After much searching, I found a cool way to launch a daemon thread using exec:
$start_cmd = /path/to/script.php > /path/to/output.txt & echo $!';
$output = NULL; // will contain an array of output lines from the exec command
$result = NULL; // will contain the success/failure code returned by the OS. Will be zero for a valid command, non-zero otherwise
$return = exec($start_cmd, $output, $result); // $return will contain the last line from the result of the command which should be the PID of the process we$
$start_results = array(
'pid' => intval($return),
'return' => $return,
'start_cmd' => $start_cmd,
'output' => $output,
'result' => $result
);
The above code will return immediately and script.php will be started as a background process and can run indefinitely.
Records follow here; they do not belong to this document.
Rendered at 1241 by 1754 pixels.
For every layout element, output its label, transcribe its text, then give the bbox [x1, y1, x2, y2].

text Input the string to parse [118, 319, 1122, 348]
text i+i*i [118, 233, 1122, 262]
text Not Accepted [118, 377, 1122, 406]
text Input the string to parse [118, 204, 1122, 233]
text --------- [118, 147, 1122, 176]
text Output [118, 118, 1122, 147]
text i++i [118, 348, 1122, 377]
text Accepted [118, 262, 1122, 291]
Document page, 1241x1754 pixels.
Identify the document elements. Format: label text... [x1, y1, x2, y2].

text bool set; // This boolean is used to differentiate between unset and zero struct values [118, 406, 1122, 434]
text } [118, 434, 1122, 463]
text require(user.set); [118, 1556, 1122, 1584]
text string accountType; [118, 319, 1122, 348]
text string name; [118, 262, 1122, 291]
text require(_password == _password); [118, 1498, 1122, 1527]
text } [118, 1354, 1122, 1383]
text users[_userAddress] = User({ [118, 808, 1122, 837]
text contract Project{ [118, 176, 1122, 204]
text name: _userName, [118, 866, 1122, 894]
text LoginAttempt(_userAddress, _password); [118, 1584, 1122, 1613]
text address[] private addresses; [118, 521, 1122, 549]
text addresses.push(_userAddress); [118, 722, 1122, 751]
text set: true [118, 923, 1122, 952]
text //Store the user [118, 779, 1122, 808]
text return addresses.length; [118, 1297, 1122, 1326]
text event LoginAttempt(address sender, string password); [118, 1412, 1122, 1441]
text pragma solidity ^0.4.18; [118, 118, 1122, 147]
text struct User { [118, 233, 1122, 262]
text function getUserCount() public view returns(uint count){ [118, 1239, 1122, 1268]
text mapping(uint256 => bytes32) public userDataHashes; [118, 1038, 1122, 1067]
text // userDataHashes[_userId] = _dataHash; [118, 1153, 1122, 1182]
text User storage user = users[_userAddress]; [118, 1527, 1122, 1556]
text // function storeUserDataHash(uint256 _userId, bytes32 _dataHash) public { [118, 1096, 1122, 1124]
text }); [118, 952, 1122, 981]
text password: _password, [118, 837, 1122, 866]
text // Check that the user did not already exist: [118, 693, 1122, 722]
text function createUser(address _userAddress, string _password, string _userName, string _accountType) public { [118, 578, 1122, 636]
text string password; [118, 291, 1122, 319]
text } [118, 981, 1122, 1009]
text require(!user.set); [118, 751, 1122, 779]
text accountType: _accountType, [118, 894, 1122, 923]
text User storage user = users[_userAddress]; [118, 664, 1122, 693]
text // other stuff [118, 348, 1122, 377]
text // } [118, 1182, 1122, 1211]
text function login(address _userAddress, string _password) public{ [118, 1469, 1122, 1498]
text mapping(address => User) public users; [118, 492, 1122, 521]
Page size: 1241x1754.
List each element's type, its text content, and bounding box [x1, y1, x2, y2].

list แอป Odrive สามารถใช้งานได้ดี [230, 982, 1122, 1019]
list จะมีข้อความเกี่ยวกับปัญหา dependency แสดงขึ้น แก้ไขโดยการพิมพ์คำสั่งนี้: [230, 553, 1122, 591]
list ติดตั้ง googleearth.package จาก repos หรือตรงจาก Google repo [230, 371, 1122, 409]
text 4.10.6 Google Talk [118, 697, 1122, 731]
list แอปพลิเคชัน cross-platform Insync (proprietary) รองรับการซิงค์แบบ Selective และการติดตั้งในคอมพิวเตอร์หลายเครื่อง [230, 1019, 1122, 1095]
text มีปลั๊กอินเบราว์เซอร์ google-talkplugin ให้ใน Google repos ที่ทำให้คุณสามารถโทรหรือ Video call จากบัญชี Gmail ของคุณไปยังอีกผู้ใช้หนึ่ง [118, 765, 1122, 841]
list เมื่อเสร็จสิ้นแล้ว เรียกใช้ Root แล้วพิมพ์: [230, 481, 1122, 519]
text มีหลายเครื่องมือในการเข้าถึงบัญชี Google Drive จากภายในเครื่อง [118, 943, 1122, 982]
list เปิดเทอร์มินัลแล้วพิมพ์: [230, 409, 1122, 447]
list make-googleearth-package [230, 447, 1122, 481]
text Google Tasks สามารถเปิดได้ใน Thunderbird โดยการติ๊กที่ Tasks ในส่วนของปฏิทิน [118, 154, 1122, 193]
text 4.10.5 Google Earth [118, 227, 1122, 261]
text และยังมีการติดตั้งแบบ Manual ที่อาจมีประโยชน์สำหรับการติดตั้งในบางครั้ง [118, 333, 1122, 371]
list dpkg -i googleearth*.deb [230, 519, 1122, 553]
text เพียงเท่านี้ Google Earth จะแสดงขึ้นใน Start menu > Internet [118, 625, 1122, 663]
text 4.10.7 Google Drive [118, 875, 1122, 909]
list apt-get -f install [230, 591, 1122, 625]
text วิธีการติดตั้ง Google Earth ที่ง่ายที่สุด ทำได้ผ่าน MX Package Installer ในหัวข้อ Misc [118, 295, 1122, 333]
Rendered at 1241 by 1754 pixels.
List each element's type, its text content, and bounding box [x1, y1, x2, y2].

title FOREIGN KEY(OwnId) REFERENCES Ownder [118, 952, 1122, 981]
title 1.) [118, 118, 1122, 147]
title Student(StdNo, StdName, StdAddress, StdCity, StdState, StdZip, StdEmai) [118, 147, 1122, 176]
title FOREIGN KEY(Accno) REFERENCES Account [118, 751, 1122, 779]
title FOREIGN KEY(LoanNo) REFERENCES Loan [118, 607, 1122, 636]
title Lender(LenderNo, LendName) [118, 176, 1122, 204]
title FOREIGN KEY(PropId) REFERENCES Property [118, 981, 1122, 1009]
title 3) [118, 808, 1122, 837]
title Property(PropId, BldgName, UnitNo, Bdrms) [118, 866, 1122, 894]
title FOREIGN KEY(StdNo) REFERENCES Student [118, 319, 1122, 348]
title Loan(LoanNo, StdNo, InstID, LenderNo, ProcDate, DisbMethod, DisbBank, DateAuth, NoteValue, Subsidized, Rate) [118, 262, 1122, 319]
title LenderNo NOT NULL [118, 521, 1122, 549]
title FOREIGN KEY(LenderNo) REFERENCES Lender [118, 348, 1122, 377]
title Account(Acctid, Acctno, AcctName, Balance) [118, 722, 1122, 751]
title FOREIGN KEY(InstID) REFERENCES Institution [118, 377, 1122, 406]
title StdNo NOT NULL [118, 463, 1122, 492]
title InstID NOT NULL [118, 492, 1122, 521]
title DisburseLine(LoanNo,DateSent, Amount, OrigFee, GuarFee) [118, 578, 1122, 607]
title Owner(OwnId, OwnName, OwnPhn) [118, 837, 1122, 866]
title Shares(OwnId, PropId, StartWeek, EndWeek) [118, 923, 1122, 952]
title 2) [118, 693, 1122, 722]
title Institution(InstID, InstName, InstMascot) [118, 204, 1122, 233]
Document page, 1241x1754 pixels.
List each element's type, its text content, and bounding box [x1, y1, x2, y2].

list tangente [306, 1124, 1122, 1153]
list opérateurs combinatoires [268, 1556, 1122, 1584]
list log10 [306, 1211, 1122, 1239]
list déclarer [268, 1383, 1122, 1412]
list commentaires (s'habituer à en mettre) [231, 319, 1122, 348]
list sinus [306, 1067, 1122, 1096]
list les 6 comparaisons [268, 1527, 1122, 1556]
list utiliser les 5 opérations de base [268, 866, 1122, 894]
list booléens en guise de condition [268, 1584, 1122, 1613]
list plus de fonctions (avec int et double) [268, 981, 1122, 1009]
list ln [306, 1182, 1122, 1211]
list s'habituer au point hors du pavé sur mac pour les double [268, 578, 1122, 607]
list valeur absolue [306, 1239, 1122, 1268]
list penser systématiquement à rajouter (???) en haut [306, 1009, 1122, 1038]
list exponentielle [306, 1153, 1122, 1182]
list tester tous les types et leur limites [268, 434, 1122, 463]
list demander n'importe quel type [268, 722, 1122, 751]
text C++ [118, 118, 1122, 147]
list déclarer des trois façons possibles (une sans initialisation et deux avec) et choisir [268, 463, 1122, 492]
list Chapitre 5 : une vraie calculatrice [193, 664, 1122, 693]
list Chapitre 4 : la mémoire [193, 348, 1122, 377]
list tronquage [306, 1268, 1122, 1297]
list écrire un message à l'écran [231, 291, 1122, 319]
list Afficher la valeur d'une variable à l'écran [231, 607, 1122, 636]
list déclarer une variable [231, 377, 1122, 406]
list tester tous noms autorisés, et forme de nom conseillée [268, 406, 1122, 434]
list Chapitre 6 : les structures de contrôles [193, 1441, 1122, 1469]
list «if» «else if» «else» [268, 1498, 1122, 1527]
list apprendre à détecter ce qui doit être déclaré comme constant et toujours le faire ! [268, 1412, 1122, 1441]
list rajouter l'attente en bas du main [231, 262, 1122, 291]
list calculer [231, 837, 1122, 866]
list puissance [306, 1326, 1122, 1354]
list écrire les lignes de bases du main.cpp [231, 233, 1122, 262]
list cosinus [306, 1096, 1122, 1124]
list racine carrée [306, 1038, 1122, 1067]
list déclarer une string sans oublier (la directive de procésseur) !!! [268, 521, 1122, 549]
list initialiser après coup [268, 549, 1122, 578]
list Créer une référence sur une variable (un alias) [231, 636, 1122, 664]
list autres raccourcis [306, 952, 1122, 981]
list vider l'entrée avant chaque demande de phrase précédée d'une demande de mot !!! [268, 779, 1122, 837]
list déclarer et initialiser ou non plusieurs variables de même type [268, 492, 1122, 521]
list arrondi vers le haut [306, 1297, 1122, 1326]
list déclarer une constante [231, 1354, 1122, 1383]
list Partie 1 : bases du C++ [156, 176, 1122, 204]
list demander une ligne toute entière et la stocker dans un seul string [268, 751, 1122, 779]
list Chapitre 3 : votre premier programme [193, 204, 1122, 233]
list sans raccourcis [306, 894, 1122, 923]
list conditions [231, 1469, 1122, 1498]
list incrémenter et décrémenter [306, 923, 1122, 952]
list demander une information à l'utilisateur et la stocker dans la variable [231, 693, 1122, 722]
The problem I am having is that the script I want to launch is a socket server and, since it must bind to port 843, it must run as root. At least, I think it needs to run as root. It certainly gives me an error when I don't and it's my understanding that you can't bind to any ports under 1024 unless you are running as root.
At any rate, it seems to me that I could always to 'sudo' before the command. HOWEVER I don't know how I might go about supplying the password to a sudo command. Is there a flag you can use to supply the password in that single command? If not, I am not sure how to supply the password.
Also, this sounds a bit unsafe to me. The path to the script I want to run is basically hard wired but if someone were to edit the script it could run rampant with root permission.
Any advice about how to handle this situation would be much appreciated.